(Data to use begins)
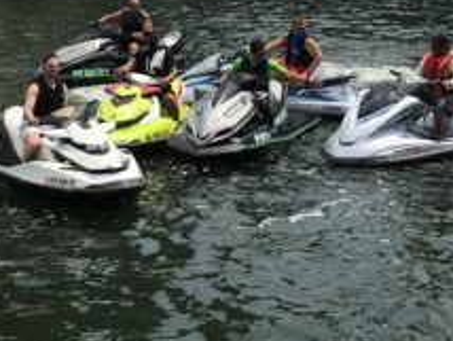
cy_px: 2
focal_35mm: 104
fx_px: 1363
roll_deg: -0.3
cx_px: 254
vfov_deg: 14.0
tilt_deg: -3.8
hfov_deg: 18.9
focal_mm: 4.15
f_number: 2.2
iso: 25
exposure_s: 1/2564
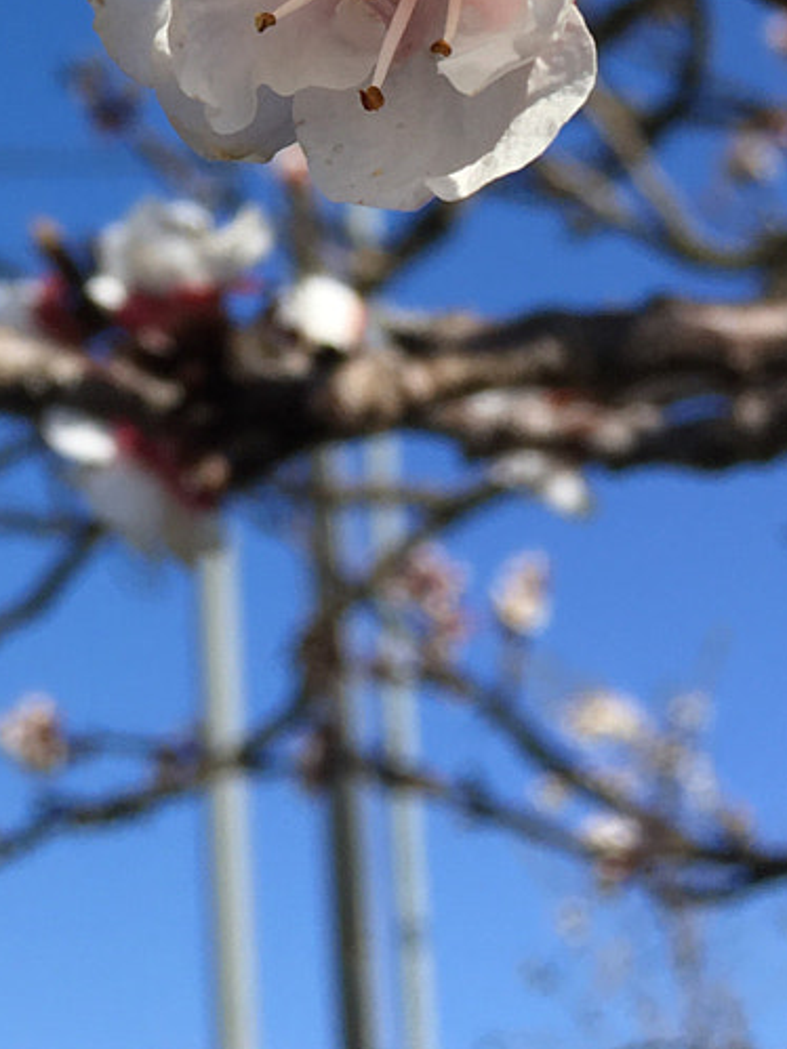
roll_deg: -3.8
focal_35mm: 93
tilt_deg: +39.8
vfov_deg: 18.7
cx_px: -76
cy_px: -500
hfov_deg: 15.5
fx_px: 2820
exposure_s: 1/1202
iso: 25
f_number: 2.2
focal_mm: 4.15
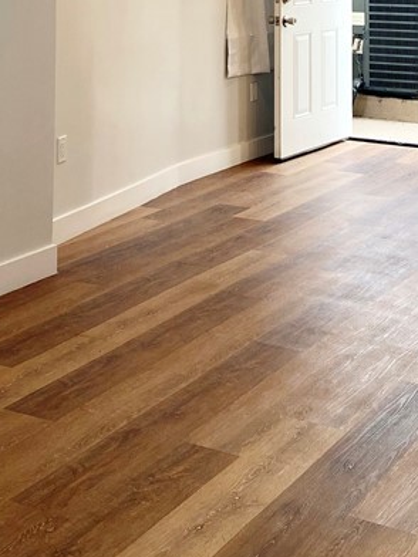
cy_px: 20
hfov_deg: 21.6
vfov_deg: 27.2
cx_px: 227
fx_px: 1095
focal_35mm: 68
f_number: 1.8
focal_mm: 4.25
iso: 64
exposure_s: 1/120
(Data to use ends)
● Problem to work on: Write out a verbatim copy of the lines from the line that contains "tilt_deg: -3.8" through the end of the entries above; pictures are not copied.

● Written answer:
tilt_deg: -3.8
hfov_deg: 18.9
focal_mm: 4.15
f_number: 2.2
iso: 25
exposure_s: 1/2564
roll_deg: -3.8
focal_35mm: 93
tilt_deg: +39.8
vfov_deg: 18.7
cx_px: -76
cy_px: -500
hfov_deg: 15.5
fx_px: 2820
exposure_s: 1/1202
iso: 25
f_number: 2.2
focal_mm: 4.15
cy_px: 20
hfov_deg: 21.6
vfov_deg: 27.2
cx_px: 227
fx_px: 1095
focal_35mm: 68
f_number: 1.8
focal_mm: 4.25
iso: 64
exposure_s: 1/120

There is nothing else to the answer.